» WORK INSTRUCTIONS: Using the listing below, copy every line that mentions "pixels".
....
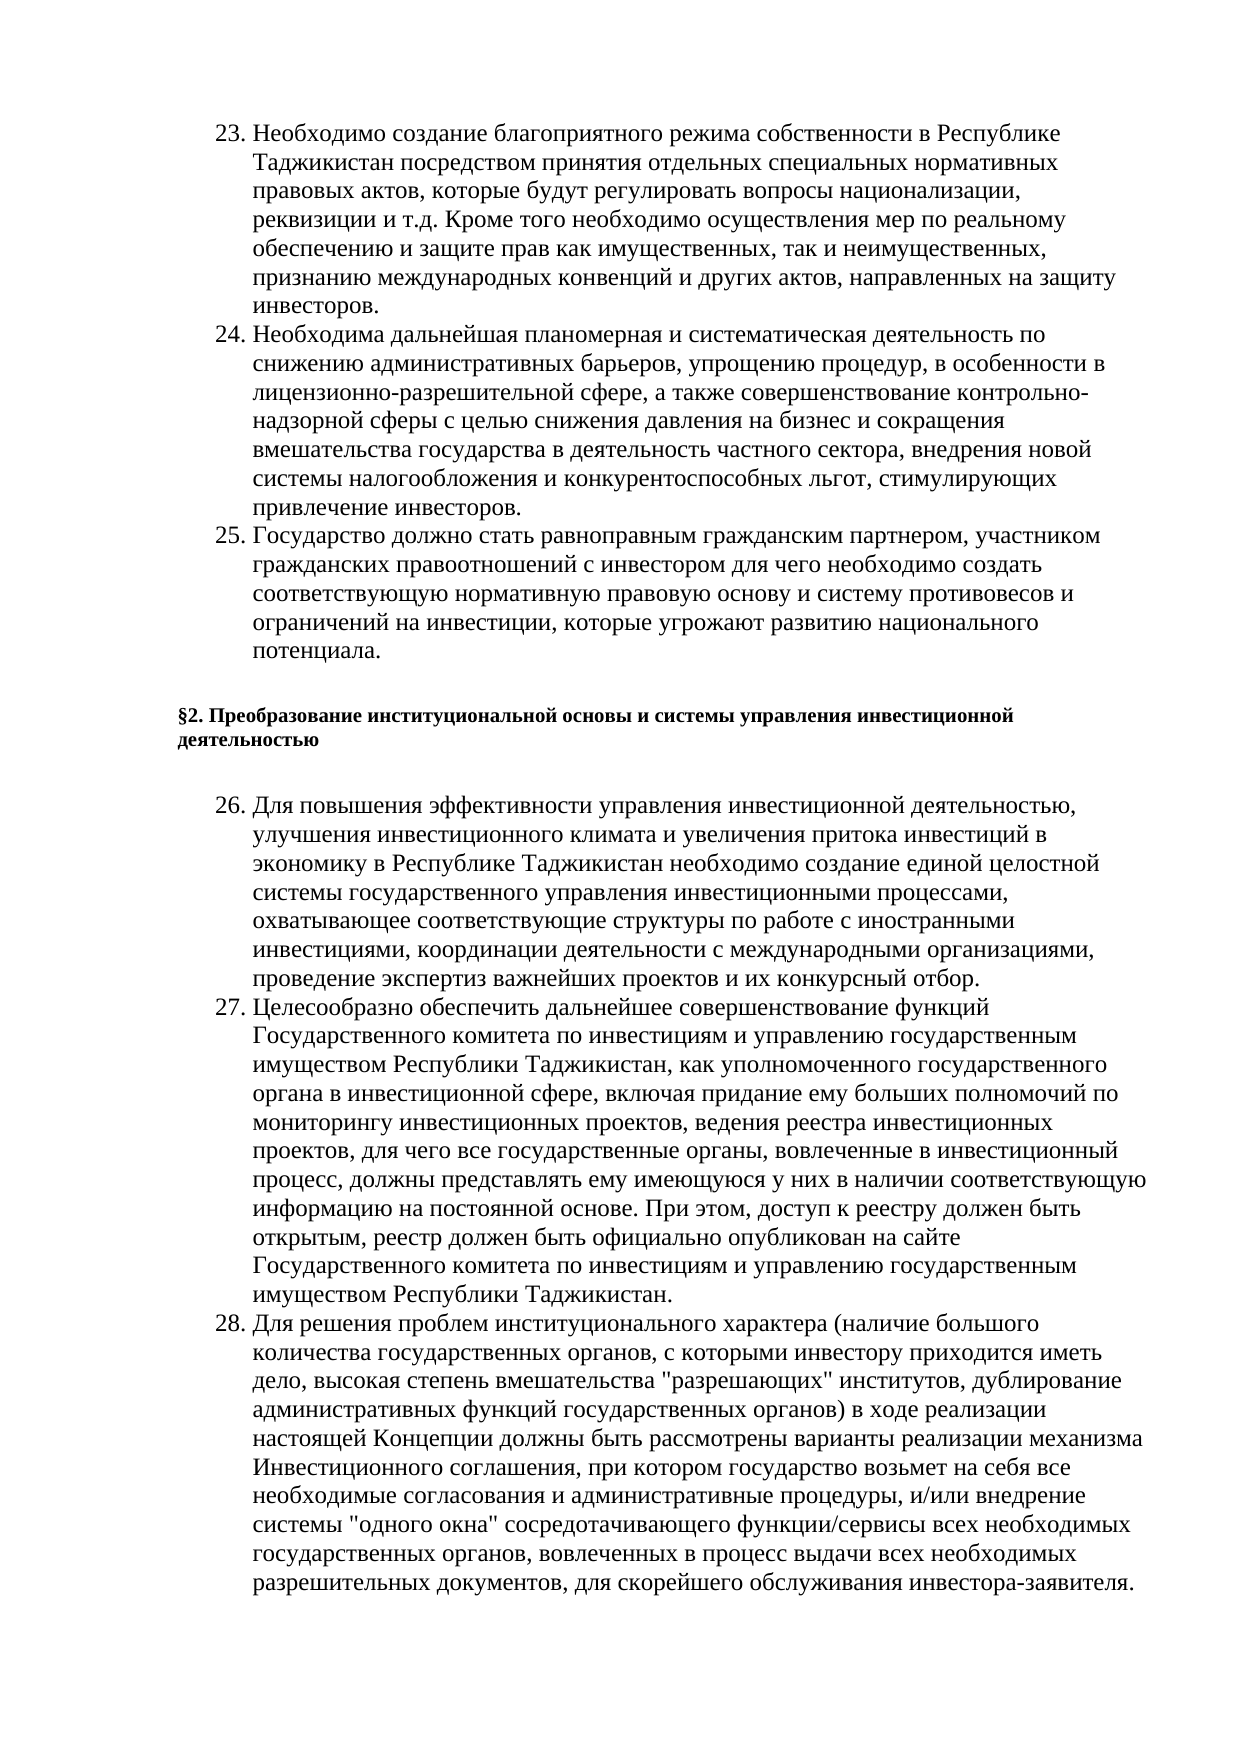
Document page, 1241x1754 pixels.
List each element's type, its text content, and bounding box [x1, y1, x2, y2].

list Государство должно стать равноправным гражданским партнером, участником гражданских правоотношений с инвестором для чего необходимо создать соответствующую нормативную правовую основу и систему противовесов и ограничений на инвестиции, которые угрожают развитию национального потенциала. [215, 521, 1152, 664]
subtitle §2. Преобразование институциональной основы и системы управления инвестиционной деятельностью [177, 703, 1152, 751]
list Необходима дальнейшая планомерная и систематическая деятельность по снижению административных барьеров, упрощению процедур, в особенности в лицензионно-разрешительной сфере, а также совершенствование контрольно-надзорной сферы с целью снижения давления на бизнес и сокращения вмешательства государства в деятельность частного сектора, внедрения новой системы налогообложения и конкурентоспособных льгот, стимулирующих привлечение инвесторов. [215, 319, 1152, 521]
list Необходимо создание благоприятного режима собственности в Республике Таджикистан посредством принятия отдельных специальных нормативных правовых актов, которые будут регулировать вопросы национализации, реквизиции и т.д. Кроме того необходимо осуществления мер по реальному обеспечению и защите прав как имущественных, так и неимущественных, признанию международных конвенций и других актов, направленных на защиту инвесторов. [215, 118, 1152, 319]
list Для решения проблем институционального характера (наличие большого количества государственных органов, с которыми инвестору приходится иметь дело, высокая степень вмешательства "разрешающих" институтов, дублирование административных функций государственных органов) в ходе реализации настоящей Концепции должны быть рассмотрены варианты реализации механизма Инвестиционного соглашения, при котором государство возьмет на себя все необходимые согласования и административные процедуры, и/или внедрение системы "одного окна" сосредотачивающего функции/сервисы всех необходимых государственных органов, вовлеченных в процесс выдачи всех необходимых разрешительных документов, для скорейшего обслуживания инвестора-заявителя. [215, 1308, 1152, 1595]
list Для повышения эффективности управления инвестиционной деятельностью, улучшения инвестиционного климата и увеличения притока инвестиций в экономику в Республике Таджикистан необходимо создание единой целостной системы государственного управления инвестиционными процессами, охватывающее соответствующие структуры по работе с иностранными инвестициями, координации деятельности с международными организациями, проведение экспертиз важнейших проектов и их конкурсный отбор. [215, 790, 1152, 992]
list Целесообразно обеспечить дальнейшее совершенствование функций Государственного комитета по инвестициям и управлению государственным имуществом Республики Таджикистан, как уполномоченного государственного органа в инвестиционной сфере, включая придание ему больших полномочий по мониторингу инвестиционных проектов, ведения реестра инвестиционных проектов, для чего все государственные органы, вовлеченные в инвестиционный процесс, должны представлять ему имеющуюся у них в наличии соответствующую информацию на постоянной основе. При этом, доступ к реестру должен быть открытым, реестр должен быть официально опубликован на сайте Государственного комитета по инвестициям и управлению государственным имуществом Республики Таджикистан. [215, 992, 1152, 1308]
....
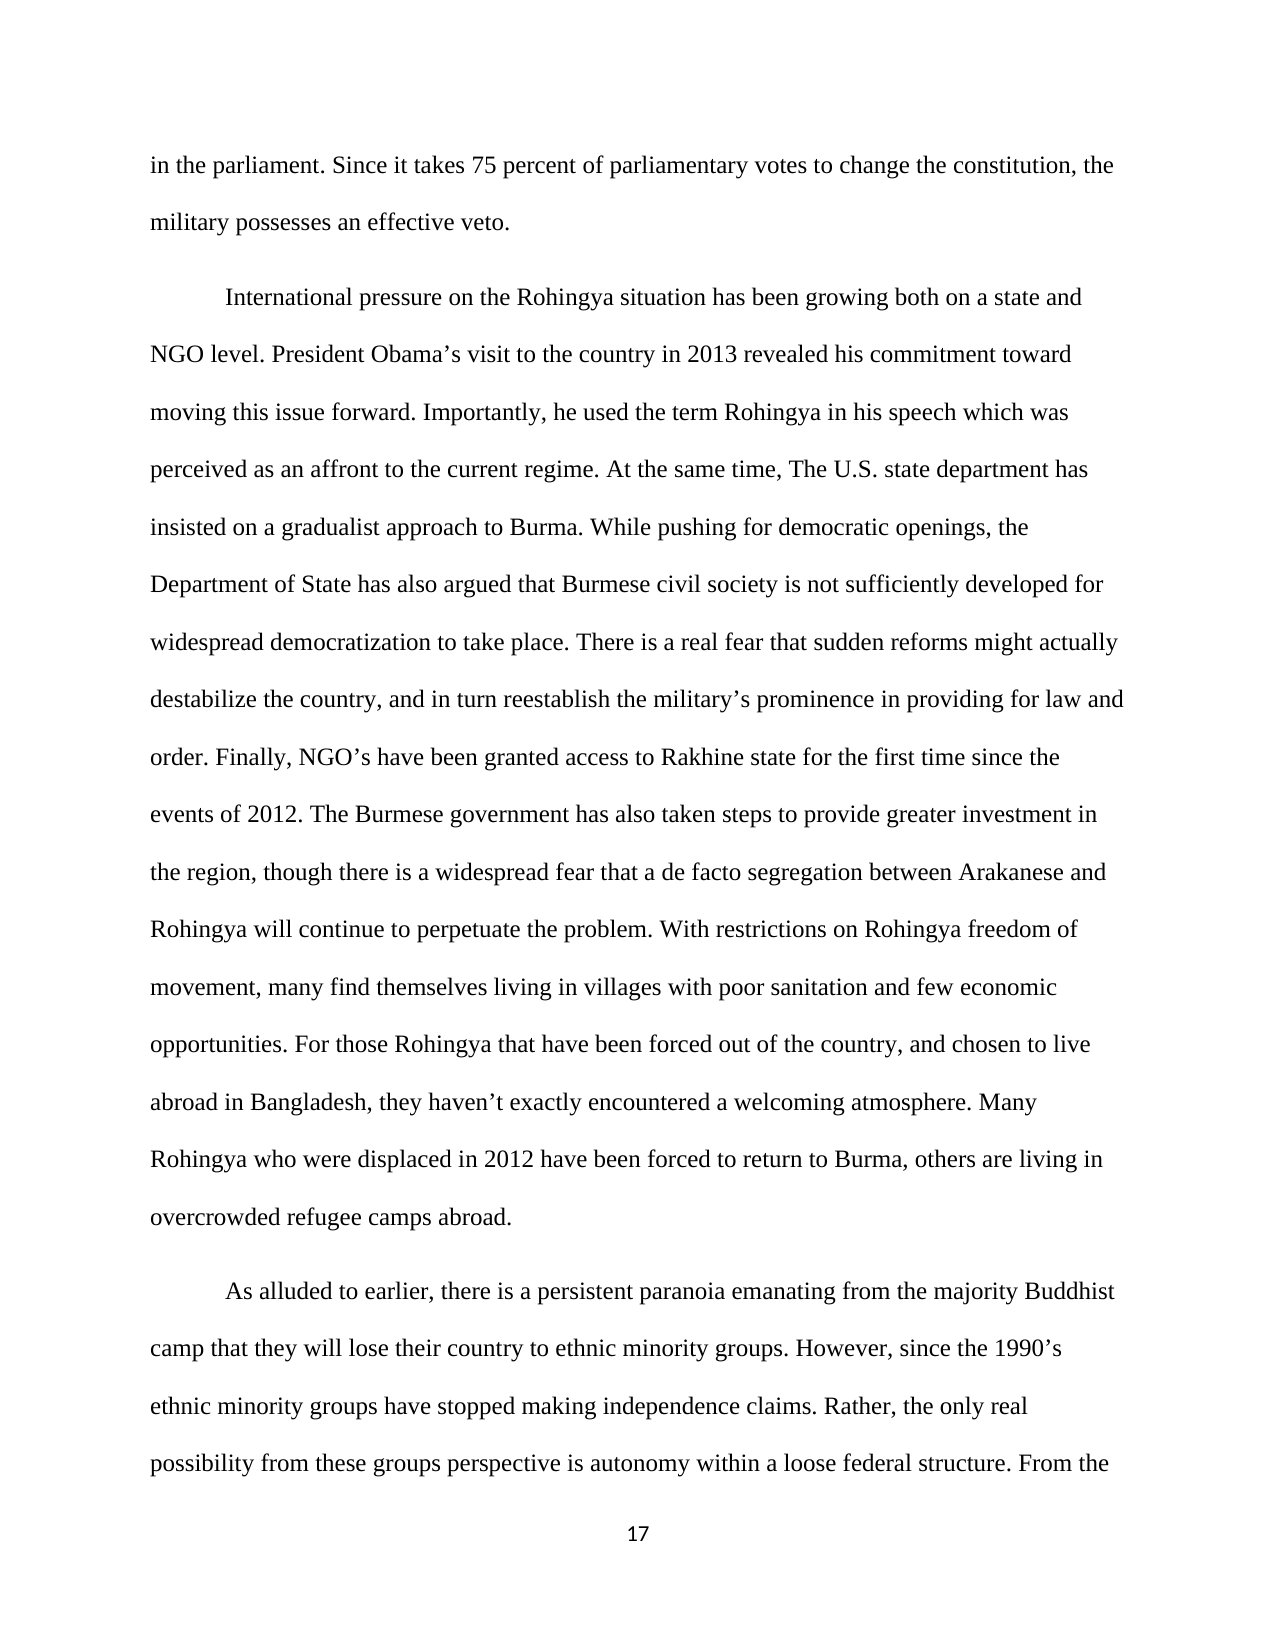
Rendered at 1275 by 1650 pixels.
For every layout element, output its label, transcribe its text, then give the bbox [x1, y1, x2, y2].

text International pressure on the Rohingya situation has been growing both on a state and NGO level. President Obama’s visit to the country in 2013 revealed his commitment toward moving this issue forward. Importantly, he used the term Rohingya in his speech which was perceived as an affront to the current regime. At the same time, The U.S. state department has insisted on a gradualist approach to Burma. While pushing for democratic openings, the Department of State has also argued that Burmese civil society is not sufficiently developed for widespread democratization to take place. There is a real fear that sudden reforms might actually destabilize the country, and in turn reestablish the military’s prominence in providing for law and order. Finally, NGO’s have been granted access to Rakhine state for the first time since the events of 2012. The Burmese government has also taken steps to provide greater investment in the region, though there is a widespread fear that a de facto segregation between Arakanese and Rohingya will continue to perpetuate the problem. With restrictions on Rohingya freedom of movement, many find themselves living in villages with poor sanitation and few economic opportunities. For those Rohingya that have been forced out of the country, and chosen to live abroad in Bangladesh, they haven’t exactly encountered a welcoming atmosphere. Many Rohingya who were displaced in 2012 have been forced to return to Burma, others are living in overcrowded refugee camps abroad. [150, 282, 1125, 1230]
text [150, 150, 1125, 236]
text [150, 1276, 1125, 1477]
....
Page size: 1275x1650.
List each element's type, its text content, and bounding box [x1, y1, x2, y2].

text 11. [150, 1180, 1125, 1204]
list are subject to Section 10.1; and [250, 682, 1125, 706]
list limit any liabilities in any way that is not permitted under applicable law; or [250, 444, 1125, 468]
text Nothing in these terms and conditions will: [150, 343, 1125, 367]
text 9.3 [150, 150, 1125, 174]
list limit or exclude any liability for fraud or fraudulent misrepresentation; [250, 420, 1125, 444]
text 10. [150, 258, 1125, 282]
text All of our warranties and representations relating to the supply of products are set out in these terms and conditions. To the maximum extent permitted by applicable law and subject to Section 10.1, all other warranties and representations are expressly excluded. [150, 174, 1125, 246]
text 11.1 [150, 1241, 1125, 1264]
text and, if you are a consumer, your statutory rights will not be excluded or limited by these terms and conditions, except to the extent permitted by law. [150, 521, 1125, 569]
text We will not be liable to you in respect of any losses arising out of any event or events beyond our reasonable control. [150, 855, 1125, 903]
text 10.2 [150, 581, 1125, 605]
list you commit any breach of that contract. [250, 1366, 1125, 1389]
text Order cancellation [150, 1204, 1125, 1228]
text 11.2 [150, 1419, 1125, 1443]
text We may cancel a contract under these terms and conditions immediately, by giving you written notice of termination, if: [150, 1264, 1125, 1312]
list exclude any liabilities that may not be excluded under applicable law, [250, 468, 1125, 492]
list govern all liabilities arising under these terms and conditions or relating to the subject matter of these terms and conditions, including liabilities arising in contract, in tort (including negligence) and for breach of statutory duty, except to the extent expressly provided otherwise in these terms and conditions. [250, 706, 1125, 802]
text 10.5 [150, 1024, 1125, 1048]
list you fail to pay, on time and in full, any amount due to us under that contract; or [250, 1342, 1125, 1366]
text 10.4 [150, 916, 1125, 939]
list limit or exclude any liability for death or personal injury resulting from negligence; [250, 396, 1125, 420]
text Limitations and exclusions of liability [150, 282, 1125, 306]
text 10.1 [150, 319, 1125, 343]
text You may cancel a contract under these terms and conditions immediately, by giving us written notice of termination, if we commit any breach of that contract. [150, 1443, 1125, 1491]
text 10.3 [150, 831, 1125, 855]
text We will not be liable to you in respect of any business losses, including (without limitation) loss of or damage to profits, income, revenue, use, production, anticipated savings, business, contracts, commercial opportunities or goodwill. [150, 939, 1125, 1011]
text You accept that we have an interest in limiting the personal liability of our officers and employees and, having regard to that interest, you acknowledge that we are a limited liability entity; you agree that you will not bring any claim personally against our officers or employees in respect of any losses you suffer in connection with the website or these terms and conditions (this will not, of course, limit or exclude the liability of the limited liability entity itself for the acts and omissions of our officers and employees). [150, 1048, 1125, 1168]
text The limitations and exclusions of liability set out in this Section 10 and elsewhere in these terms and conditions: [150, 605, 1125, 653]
....
» OUTPUT FOR THIS TASK:
Document page, 1241x1754 pixels.
Rendered at 1275 by 1650 pixels.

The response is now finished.